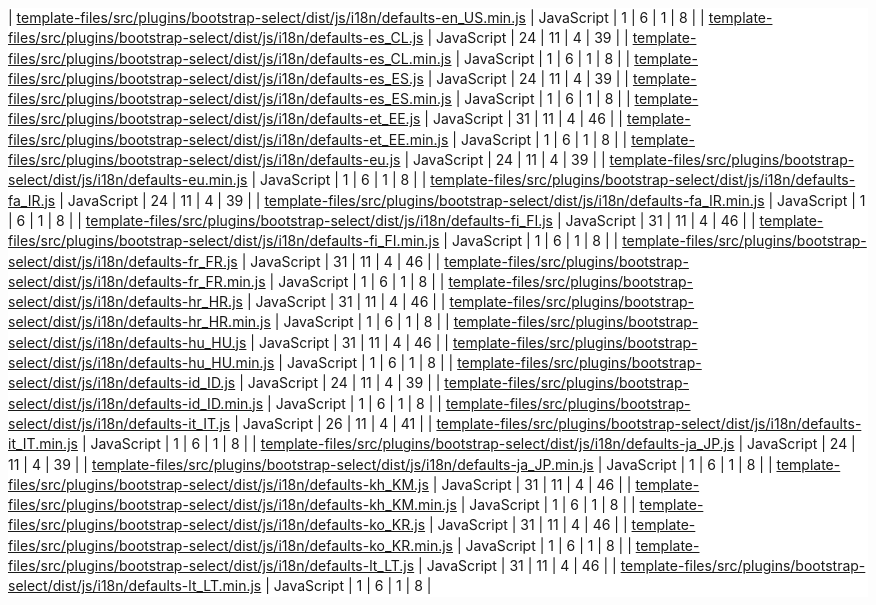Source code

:| [template-files/src/plugins/bootstrap-select/dist/js/i18n/defaults-en_US.min.js](/template-files/src/plugins/bootstrap-select/dist/js/i18n/defaults-en_US.min.js) | JavaScript | 1 | 6 | 1 | 8 |
| [template-files/src/plugins/bootstrap-select/dist/js/i18n/defaults-es_CL.js](/template-files/src/plugins/bootstrap-select/dist/js/i18n/defaults-es_CL.js) | JavaScript | 24 | 11 | 4 | 39 |
| [template-files/src/plugins/bootstrap-select/dist/js/i18n/defaults-es_CL.min.js](/template-files/src/plugins/bootstrap-select/dist/js/i18n/defaults-es_CL.min.js) | JavaScript | 1 | 6 | 1 | 8 |
| [template-files/src/plugins/bootstrap-select/dist/js/i18n/defaults-es_ES.js](/template-files/src/plugins/bootstrap-select/dist/js/i18n/defaults-es_ES.js) | JavaScript | 24 | 11 | 4 | 39 |
| [template-files/src/plugins/bootstrap-select/dist/js/i18n/defaults-es_ES.min.js](/template-files/src/plugins/bootstrap-select/dist/js/i18n/defaults-es_ES.min.js) | JavaScript | 1 | 6 | 1 | 8 |
| [template-files/src/plugins/bootstrap-select/dist/js/i18n/defaults-et_EE.js](/template-files/src/plugins/bootstrap-select/dist/js/i18n/defaults-et_EE.js) | JavaScript | 31 | 11 | 4 | 46 |
| [template-files/src/plugins/bootstrap-select/dist/js/i18n/defaults-et_EE.min.js](/template-files/src/plugins/bootstrap-select/dist/js/i18n/defaults-et_EE.min.js) | JavaScript | 1 | 6 | 1 | 8 |
| [template-files/src/plugins/bootstrap-select/dist/js/i18n/defaults-eu.js](/template-files/src/plugins/bootstrap-select/dist/js/i18n/defaults-eu.js) | JavaScript | 24 | 11 | 4 | 39 |
| [template-files/src/plugins/bootstrap-select/dist/js/i18n/defaults-eu.min.js](/template-files/src/plugins/bootstrap-select/dist/js/i18n/defaults-eu.min.js) | JavaScript | 1 | 6 | 1 | 8 |
| [template-files/src/plugins/bootstrap-select/dist/js/i18n/defaults-fa_IR.js](/template-files/src/plugins/bootstrap-select/dist/js/i18n/defaults-fa_IR.js) | JavaScript | 24 | 11 | 4 | 39 |
| [template-files/src/plugins/bootstrap-select/dist/js/i18n/defaults-fa_IR.min.js](/template-files/src/plugins/bootstrap-select/dist/js/i18n/defaults-fa_IR.min.js) | JavaScript | 1 | 6 | 1 | 8 |
| [template-files/src/plugins/bootstrap-select/dist/js/i18n/defaults-fi_FI.js](/template-files/src/plugins/bootstrap-select/dist/js/i18n/defaults-fi_FI.js) | JavaScript | 31 | 11 | 4 | 46 |
| [template-files/src/plugins/bootstrap-select/dist/js/i18n/defaults-fi_FI.min.js](/template-files/src/plugins/bootstrap-select/dist/js/i18n/defaults-fi_FI.min.js) | JavaScript | 1 | 6 | 1 | 8 |
| [template-files/src/plugins/bootstrap-select/dist/js/i18n/defaults-fr_FR.js](/template-files/src/plugins/bootstrap-select/dist/js/i18n/defaults-fr_FR.js) | JavaScript | 31 | 11 | 4 | 46 |
| [template-files/src/plugins/bootstrap-select/dist/js/i18n/defaults-fr_FR.min.js](/template-files/src/plugins/bootstrap-select/dist/js/i18n/defaults-fr_FR.min.js) | JavaScript | 1 | 6 | 1 | 8 |
| [template-files/src/plugins/bootstrap-select/dist/js/i18n/defaults-hr_HR.js](/template-files/src/plugins/bootstrap-select/dist/js/i18n/defaults-hr_HR.js) | JavaScript | 31 | 11 | 4 | 46 |
| [template-files/src/plugins/bootstrap-select/dist/js/i18n/defaults-hr_HR.min.js](/template-files/src/plugins/bootstrap-select/dist/js/i18n/defaults-hr_HR.min.js) | JavaScript | 1 | 6 | 1 | 8 |
| [template-files/src/plugins/bootstrap-select/dist/js/i18n/defaults-hu_HU.js](/template-files/src/plugins/bootstrap-select/dist/js/i18n/defaults-hu_HU.js) | JavaScript | 31 | 11 | 4 | 46 |
| [template-files/src/plugins/bootstrap-select/dist/js/i18n/defaults-hu_HU.min.js](/template-files/src/plugins/bootstrap-select/dist/js/i18n/defaults-hu_HU.min.js) | JavaScript | 1 | 6 | 1 | 8 |
| [template-files/src/plugins/bootstrap-select/dist/js/i18n/defaults-id_ID.js](/template-files/src/plugins/bootstrap-select/dist/js/i18n/defaults-id_ID.js) | JavaScript | 24 | 11 | 4 | 39 |
| [template-files/src/plugins/bootstrap-select/dist/js/i18n/defaults-id_ID.min.js](/template-files/src/plugins/bootstrap-select/dist/js/i18n/defaults-id_ID.min.js) | JavaScript | 1 | 6 | 1 | 8 |
| [template-files/src/plugins/bootstrap-select/dist/js/i18n/defaults-it_IT.js](/template-files/src/plugins/bootstrap-select/dist/js/i18n/defaults-it_IT.js) | JavaScript | 26 | 11 | 4 | 41 |
| [template-files/src/plugins/bootstrap-select/dist/js/i18n/defaults-it_IT.min.js](/template-files/src/plugins/bootstrap-select/dist/js/i18n/defaults-it_IT.min.js) | JavaScript | 1 | 6 | 1 | 8 |
| [template-files/src/plugins/bootstrap-select/dist/js/i18n/defaults-ja_JP.js](/template-files/src/plugins/bootstrap-select/dist/js/i18n/defaults-ja_JP.js) | JavaScript | 24 | 11 | 4 | 39 |
| [template-files/src/plugins/bootstrap-select/dist/js/i18n/defaults-ja_JP.min.js](/template-files/src/plugins/bootstrap-select/dist/js/i18n/defaults-ja_JP.min.js) | JavaScript | 1 | 6 | 1 | 8 |
| [template-files/src/plugins/bootstrap-select/dist/js/i18n/defaults-kh_KM.js](/template-files/src/plugins/bootstrap-select/dist/js/i18n/defaults-kh_KM.js) | JavaScript | 31 | 11 | 4 | 46 |
| [template-files/src/plugins/bootstrap-select/dist/js/i18n/defaults-kh_KM.min.js](/template-files/src/plugins/bootstrap-select/dist/js/i18n/defaults-kh_KM.min.js) | JavaScript | 1 | 6 | 1 | 8 |
| [template-files/src/plugins/bootstrap-select/dist/js/i18n/defaults-ko_KR.js](/template-files/src/plugins/bootstrap-select/dist/js/i18n/defaults-ko_KR.js) | JavaScript | 31 | 11 | 4 | 46 |
| [template-files/src/plugins/bootstrap-select/dist/js/i18n/defaults-ko_KR.min.js](/template-files/src/plugins/bootstrap-select/dist/js/i18n/defaults-ko_KR.min.js) | JavaScript | 1 | 6 | 1 | 8 |
| [template-files/src/plugins/bootstrap-select/dist/js/i18n/defaults-lt_LT.js](/template-files/src/plugins/bootstrap-select/dist/js/i18n/defaults-lt_LT.js) | JavaScript | 31 | 11 | 4 | 46 |
| [template-files/src/plugins/bootstrap-select/dist/js/i18n/defaults-lt_LT.min.js](/template-files/src/plugins/bootstrap-select/dist/js/i18n/defaults-lt_LT.min.js) | JavaScript | 1 | 6 | 1 | 8 |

● **What needs to be done**:
Please repeat the entries exactly. Do not include the pictures.

● **Answer for this exercise**:
Source code

:| [template-files/src/plugins/bootstrap-select/dist/js/i18n/defaults-en_US.min.js](/template-files/src/plugins/bootstrap-select/dist/js/i18n/defaults-en_US.min.js) | JavaScript | 1 | 6 | 1 | 8 |
| [template-files/src/plugins/bootstrap-select/dist/js/i18n/defaults-es_CL.js](/template-files/src/plugins/bootstrap-select/dist/js/i18n/defaults-es_CL.js) | JavaScript | 24 | 11 | 4 | 39 |
| [template-files/src/plugins/bootstrap-select/dist/js/i18n/defaults-es_CL.min.js](/template-files/src/plugins/bootstrap-select/dist/js/i18n/defaults-es_CL.min.js) | JavaScript | 1 | 6 | 1 | 8 |
| [template-files/src/plugins/bootstrap-select/dist/js/i18n/defaults-es_ES.js](/template-files/src/plugins/bootstrap-select/dist/js/i18n/defaults-es_ES.js) | JavaScript | 24 | 11 | 4 | 39 |
| [template-files/src/plugins/bootstrap-select/dist/js/i18n/defaults-es_ES.min.js](/template-files/src/plugins/bootstrap-select/dist/js/i18n/defaults-es_ES.min.js) | JavaScript | 1 | 6 | 1 | 8 |
| [template-files/src/plugins/bootstrap-select/dist/js/i18n/defaults-et_EE.js](/template-files/src/plugins/bootstrap-select/dist/js/i18n/defaults-et_EE.js) | JavaScript | 31 | 11 | 4 | 46 |
| [template-files/src/plugins/bootstrap-select/dist/js/i18n/defaults-et_EE.min.js](/template-files/src/plugins/bootstrap-select/dist/js/i18n/defaults-et_EE.min.js) | JavaScript | 1 | 6 | 1 | 8 |
| [template-files/src/plugins/bootstrap-select/dist/js/i18n/defaults-eu.js](/template-files/src/plugins/bootstrap-select/dist/js/i18n/defaults-eu.js) | JavaScript | 24 | 11 | 4 | 39 |
| [template-files/src/plugins/bootstrap-select/dist/js/i18n/defaults-eu.min.js](/template-files/src/plugins/bootstrap-select/dist/js/i18n/defaults-eu.min.js) | JavaScript | 1 | 6 | 1 | 8 |
| [template-files/src/plugins/bootstrap-select/dist/js/i18n/defaults-fa_IR.js](/template-files/src/plugins/bootstrap-select/dist/js/i18n/defaults-fa_IR.js) | JavaScript | 24 | 11 | 4 | 39 |
| [template-files/src/plugins/bootstrap-select/dist/js/i18n/defaults-fa_IR.min.js](/template-files/src/plugins/bootstrap-select/dist/js/i18n/defaults-fa_IR.min.js) | JavaScript | 1 | 6 | 1 | 8 |
| [template-files/src/plugins/bootstrap-select/dist/js/i18n/defaults-fi_FI.js](/template-files/src/plugins/bootstrap-select/dist/js/i18n/defaults-fi_FI.js) | JavaScript | 31 | 11 | 4 | 46 |
| [template-files/src/plugins/bootstrap-select/dist/js/i18n/defaults-fi_FI.min.js](/template-files/src/plugins/bootstrap-select/dist/js/i18n/defaults-fi_FI.min.js) | JavaScript | 1 | 6 | 1 | 8 |
| [template-files/src/plugins/bootstrap-select/dist/js/i18n/defaults-fr_FR.js](/template-files/src/plugins/bootstrap-select/dist/js/i18n/defaults-fr_FR.js) | JavaScript | 31 | 11 | 4 | 46 |
| [template-files/src/plugins/bootstrap-select/dist/js/i18n/defaults-fr_FR.min.js](/template-files/src/plugins/bootstrap-select/dist/js/i18n/defaults-fr_FR.min.js) | JavaScript | 1 | 6 | 1 | 8 |
| [template-files/src/plugins/bootstrap-select/dist/js/i18n/defaults-hr_HR.js](/template-files/src/plugins/bootstrap-select/dist/js/i18n/defaults-hr_HR.js) | JavaScript | 31 | 11 | 4 | 46 |
| [template-files/src/plugins/bootstrap-select/dist/js/i18n/defaults-hr_HR.min.js](/template-files/src/plugins/bootstrap-select/dist/js/i18n/defaults-hr_HR.min.js) | JavaScript | 1 | 6 | 1 | 8 |
| [template-files/src/plugins/bootstrap-select/dist/js/i18n/defaults-hu_HU.js](/template-files/src/plugins/bootstrap-select/dist/js/i18n/defaults-hu_HU.js) | JavaScript | 31 | 11 | 4 | 46 |
| [template-files/src/plugins/bootstrap-select/dist/js/i18n/defaults-hu_HU.min.js](/template-files/src/plugins/bootstrap-select/dist/js/i18n/defaults-hu_HU.min.js) | JavaScript | 1 | 6 | 1 | 8 |
| [template-files/src/plugins/bootstrap-select/dist/js/i18n/defaults-id_ID.js](/template-files/src/plugins/bootstrap-select/dist/js/i18n/defaults-id_ID.js) | JavaScript | 24 | 11 | 4 | 39 |
| [template-files/src/plugins/bootstrap-select/dist/js/i18n/defaults-id_ID.min.js](/template-files/src/plugins/bootstrap-select/dist/js/i18n/defaults-id_ID.min.js) | JavaScript | 1 | 6 | 1 | 8 |
| [template-files/src/plugins/bootstrap-select/dist/js/i18n/defaults-it_IT.js](/template-files/src/plugins/bootstrap-select/dist/js/i18n/defaults-it_IT.js) | JavaScript | 26 | 11 | 4 | 41 |
| [template-files/src/plugins/bootstrap-select/dist/js/i18n/defaults-it_IT.min.js](/template-files/src/plugins/bootstrap-select/dist/js/i18n/defaults-it_IT.min.js) | JavaScript | 1 | 6 | 1 | 8 |
| [template-files/src/plugins/bootstrap-select/dist/js/i18n/defaults-ja_JP.js](/template-files/src/plugins/bootstrap-select/dist/js/i18n/defaults-ja_JP.js) | JavaScript | 24 | 11 | 4 | 39 |
| [template-files/src/plugins/bootstrap-select/dist/js/i18n/defaults-ja_JP.min.js](/template-files/src/plugins/bootstrap-select/dist/js/i18n/defaults-ja_JP.min.js) | JavaScript | 1 | 6 | 1 | 8 |
| [template-files/src/plugins/bootstrap-select/dist/js/i18n/defaults-kh_KM.js](/template-files/src/plugins/bootstrap-select/dist/js/i18n/defaults-kh_KM.js) | JavaScript | 31 | 11 | 4 | 46 |
| [template-files/src/plugins/bootstrap-select/dist/js/i18n/defaults-kh_KM.min.js](/template-files/src/plugins/bootstrap-select/dist/js/i18n/defaults-kh_KM.min.js) | JavaScript | 1 | 6 | 1 | 8 |
| [template-files/src/plugins/bootstrap-select/dist/js/i18n/defaults-ko_KR.js](/template-files/src/plugins/bootstrap-select/dist/js/i18n/defaults-ko_KR.js) | JavaScript | 31 | 11 | 4 | 46 |
| [template-files/src/plugins/bootstrap-select/dist/js/i18n/defaults-ko_KR.min.js](/template-files/src/plugins/bootstrap-select/dist/js/i18n/defaults-ko_KR.min.js) | JavaScript | 1 | 6 | 1 | 8 |
| [template-files/src/plugins/bootstrap-select/dist/js/i18n/defaults-lt_LT.js](/template-files/src/plugins/bootstrap-select/dist/js/i18n/defaults-lt_LT.js) | JavaScript | 31 | 11 | 4 | 46 |
| [template-files/src/plugins/bootstrap-select/dist/js/i18n/defaults-lt_LT.min.js](/template-files/src/plugins/bootstrap-select/dist/js/i18n/defaults-lt_LT.min.js) | JavaScript | 1 | 6 | 1 | 8 |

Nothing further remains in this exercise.